Set down every record below exactly as it stands, with the pictures omitted.

Data provided section start

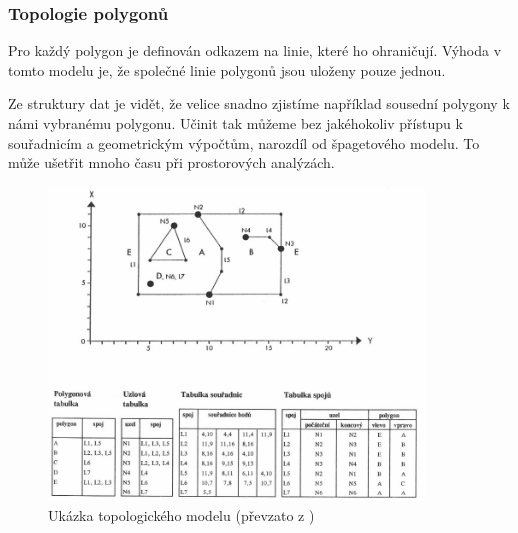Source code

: \subsubsection{Topologie polygonů}
Pro každý polygon je definován odkazem na linie, které ho
ohraničují. Výhoda v tomto modelu je, že společné linie polygonů jsou
uloženy pouze jednou.
	
Ze struktury dat je vidět, že velice snadno zjistíme například
sousední polygony k námi vybranému polygonu. Učinit tak můžeme bez
jakéhokoliv přístupu k souřadnicím a geometrickým výpočtům, narozdíl
od špagetového modelu. To může ušetřit mnoho času při prostorových
analýzách.

\begin{figure}[h]
  \centering
  \includegraphics[width=10cm]{./pictures/3/topo_model.png}
  \caption{Ukázka topologického modelu (převzato z \cite{kolar2003geograficke})}
  \label{fig:3-time_complexity}
\end{figure}
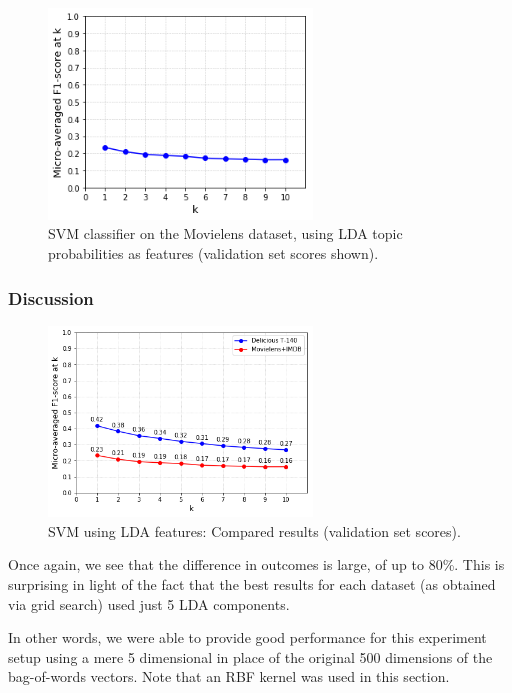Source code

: \begin{figure}[H]
    \centering
    \includegraphics[width=7cm]{chapters/05_experiments/images/svm-lda-tf-idf-movielens.png}
    \caption{SVM classifier on the Movielens dataset, using LDA topic probabilities as features (validation set scores shown).}
    \label{fig:svm_lda_movielens}
\end{figure}

\subsubsection{Discussion}

\begin{figure}[H]
    \centering
    \includegraphics[width=7cm]{chapters/05_experiments/images/proposal-1-compared-svm-lda.png}
    \caption{SVM using LDA features: Compared results (validation set scores).}
    \label{fig:compared_svm_lda}
\end{figure}

Once again, we see that the difference in outcomes is large, of up to 80\%. This is surprising in light of the fact that the best results for each dataset (as obtained via grid search) used just 5 LDA components.

In other words, we were able to provide good performance for this experiment setup using a mere 5 dimensional in place of the original 500 dimensions of the bag-of-words vectors. Note that an RBF kernel was used in this section.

Data provided section end

**Output**
Source code

: \subsubsection{Topologie polygonů}
Pro každý polygon je definován odkazem na linie, které ho
ohraničují. Výhoda v tomto modelu je, že společné linie polygonů jsou
uloženy pouze jednou.
	
Ze struktury dat je vidět, že velice snadno zjistíme například
sousední polygony k námi vybranému polygonu. Učinit tak můžeme bez
jakéhokoliv přístupu k souřadnicím a geometrickým výpočtům, narozdíl
od špagetového modelu. To může ušetřit mnoho času při prostorových
analýzách.

\begin{figure}[h]
  \centering
  \includegraphics[width=10cm]{./pictures/3/topo_model.png}
  \caption{Ukázka topologického modelu (převzato z \cite{kolar2003geograficke})}
  \label{fig:3-time_complexity}
\end{figure}
Source code

: \begin{figure}[H]
    \centering
    \includegraphics[width=7cm]{chapters/05_experiments/images/svm-lda-tf-idf-movielens.png}
    \caption{SVM classifier on the Movielens dataset, using LDA topic probabilities as features (validation set scores shown).}
    \label{fig:svm_lda_movielens}
\end{figure}

\subsubsection{Discussion}

\begin{figure}[H]
    \centering
    \includegraphics[width=7cm]{chapters/05_experiments/images/proposal-1-compared-svm-lda.png}
    \caption{SVM using LDA features: Compared results (validation set scores).}
    \label{fig:compared_svm_lda}
\end{figure}

Once again, we see that the difference in outcomes is large, of up to 80\%. This is surprising in light of the fact that the best results for each dataset (as obtained via grid search) used just 5 LDA components.

In other words, we were able to provide good performance for this experiment setup using a mere 5 dimensional in place of the original 500 dimensions of the bag-of-words vectors. Note that an RBF kernel was used in this section.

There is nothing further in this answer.